This problem is not conceptually different from a standard multi-category 1-way ANOVA, except that it involves logistic regression instead of (the equivalent of) standard linear regression. You thus have two issues to address: whether there are any significant differences at all among the 10 cancer types with respect to the probability of seizures, and if so which cancer types differ in that respect.
A logistic regression of seizure (binary 0/1) against a single 10-category cancer-type variable addresses the first issue. Software will typically report coefficients and p-values for differences of each of 9 cancer types from a single reference cancer type, but what you first care about here is the model as a whole. If the model is not significant overall, then you simply stop and say that there are no significant differences among these cancer types.
If the model is significant overall then you can proceed with examining differences among cancer types. Absent pre-specified hypothesis you must take into account the issues raised by multiple comparisons. This page shows a way to proceed for logistic regressions.

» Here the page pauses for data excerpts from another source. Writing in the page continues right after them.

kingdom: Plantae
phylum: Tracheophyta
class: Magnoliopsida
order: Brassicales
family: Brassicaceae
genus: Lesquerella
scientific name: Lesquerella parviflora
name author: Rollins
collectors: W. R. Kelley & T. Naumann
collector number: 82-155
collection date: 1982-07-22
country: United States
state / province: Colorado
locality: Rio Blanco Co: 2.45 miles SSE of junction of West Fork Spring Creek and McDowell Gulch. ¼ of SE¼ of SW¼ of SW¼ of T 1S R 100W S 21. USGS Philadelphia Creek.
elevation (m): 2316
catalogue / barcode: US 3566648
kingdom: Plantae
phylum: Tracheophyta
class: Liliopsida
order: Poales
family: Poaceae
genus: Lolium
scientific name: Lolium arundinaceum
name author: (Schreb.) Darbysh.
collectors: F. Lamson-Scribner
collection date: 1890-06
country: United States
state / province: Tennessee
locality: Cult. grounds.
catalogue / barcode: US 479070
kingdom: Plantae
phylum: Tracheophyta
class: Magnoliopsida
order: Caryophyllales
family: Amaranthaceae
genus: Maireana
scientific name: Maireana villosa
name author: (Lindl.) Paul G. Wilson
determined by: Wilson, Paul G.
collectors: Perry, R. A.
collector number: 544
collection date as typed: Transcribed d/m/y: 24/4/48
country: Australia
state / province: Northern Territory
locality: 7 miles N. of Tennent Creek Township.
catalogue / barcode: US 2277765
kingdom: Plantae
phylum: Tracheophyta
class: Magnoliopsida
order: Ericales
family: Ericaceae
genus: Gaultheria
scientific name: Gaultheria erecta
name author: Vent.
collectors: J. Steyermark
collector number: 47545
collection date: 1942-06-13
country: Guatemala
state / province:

I understand the initial appeal of testing each cancer type against the average of all the other 9, but that can lead to all sorts of problems. For example, say that 5 types of cancer had no seizures while all patients with the other 5 types had seizures. There clearly are differences among cancers with respect to seizure probability, but if the number of cases is limited you might find no individual cancer "significantly different" from the approximately 40% - 60% seizure incidence in the average of the other 9. Combined with the lack of any test of overall difference, you also face a substantial problem with multiple comparisons as it's pretty easy to get one "significant" result by chance out of 10 comparisons even if there are no actual differences (happens about 40% of the time at p < 0.05).
A joint test for any differences among cancers followed by an analysis of individual differences that controls for multiple comparisons is the tried-and-true way to approach this type of problem.